A potjiekos competition was a key milestone on the social calendar this year. Sponsored by Distell’s Olof Bergh, Maritha du Toit, representative of Distell and two other judges, Leon and Christine Terblanche, were surprised by the delectable tastes and flavours. Allan Rosenberg’s team from Gauteng literally “cooked up a storm” with their Turkish Beef Pot with prunes and walked away with the top prizes.
The course for the regatta was set by Race Officer Allen Biesheuwel on the bridge boat, Mia. The first day’s racing was windward-leeward courses in St Helena Bay. Competition was very stiff, not only by the leading boats, but within the total group of 23 entries. Much fun was had “around the cans” with boats in very close pursuit, often missing each other by mere inches. After racing to St Helena Bay, Britannia Bay and back, competition for the winning position was anyone’s guess.

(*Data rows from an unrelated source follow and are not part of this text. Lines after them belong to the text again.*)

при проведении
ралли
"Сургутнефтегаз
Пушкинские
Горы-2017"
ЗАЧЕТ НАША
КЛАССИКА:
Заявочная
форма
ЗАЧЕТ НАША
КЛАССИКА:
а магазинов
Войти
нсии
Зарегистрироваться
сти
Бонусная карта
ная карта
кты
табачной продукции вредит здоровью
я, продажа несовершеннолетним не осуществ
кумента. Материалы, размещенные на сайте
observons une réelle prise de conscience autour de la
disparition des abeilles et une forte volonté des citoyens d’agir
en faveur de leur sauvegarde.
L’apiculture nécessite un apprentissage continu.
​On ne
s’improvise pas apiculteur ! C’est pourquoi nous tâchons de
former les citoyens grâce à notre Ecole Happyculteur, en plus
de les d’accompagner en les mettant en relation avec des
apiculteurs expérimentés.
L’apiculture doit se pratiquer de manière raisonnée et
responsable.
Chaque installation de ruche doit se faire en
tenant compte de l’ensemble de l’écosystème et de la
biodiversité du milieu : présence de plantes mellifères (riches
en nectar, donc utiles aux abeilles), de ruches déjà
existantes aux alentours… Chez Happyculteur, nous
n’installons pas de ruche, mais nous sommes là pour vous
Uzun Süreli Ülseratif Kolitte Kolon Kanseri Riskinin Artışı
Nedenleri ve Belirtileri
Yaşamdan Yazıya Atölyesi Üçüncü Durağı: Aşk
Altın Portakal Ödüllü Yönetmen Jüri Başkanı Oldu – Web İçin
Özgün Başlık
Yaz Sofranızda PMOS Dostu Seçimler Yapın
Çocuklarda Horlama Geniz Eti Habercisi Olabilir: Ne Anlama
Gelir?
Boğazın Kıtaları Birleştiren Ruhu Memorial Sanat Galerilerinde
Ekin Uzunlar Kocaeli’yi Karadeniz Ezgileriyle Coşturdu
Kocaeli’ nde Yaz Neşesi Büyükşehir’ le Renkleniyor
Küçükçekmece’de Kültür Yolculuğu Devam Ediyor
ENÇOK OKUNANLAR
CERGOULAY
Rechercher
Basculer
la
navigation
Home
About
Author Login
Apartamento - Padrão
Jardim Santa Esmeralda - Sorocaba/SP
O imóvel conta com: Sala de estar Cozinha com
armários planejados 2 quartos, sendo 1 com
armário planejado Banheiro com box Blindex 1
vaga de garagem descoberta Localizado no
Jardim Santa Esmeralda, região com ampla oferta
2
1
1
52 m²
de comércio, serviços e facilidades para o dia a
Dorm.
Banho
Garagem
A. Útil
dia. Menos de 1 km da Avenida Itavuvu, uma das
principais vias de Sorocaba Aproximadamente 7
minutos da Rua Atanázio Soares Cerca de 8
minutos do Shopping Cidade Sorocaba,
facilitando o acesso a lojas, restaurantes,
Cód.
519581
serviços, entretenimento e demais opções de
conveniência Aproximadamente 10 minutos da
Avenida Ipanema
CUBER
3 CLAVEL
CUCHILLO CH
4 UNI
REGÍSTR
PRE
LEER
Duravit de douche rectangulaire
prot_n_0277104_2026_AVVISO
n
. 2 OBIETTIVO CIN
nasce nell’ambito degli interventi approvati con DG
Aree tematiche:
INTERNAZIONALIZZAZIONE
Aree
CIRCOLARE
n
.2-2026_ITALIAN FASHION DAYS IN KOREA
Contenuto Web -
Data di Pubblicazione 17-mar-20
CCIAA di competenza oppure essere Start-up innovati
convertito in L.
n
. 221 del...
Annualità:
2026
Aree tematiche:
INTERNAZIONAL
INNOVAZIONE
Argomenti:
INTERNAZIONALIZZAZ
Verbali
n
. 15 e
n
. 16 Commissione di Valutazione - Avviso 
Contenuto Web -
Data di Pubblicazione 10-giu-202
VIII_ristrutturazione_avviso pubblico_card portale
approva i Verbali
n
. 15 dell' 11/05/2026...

The odds were between Maximillion with Kevin Webb, Annie with Morne Sasson and Seamist with Frank Stuyk.
The winner of the last race would determine the overall winner, so there was all to play for in the last downwind dash. The father and son team, Frank Stuyk and Jean-Paul Stuyk, sailed their way to glory, winning by one point with Kevin Webb, the previous Governor’s Cup holder, in second place and Morne Sasson with Annie in third position. Morne also won the accolades as the sailor who improved most since the last regatta. Only one point differentiated the three top sailors, namely 10, 11 and 12 points.
EVERY ONE IS A WINNER
The purpose of this event is not only sailing competitively, but to ensure that all sailors have a lot of fun while gaining experience, which enhances their sailing skills. Whether you were among the top sailors or at the back of the fleet, each participant made new friends, enjoyed a West Coast experience of note and definitely left looking forward to the next get-together.
Sailing the boats back to their home marinas add to the experience of the ocean. Marna Cilliers reported some fabulous sightings by One Step’s crew along the way: a few rare killer whales off Jacobsbaai; passing no less than 6 large whales; pods of dusky dolphins playing alongside the boat; sightings of literally hundreds of seals pounding on a shoal of fish – all the delights of Neptune that make sailing along the West Coast…so much fun!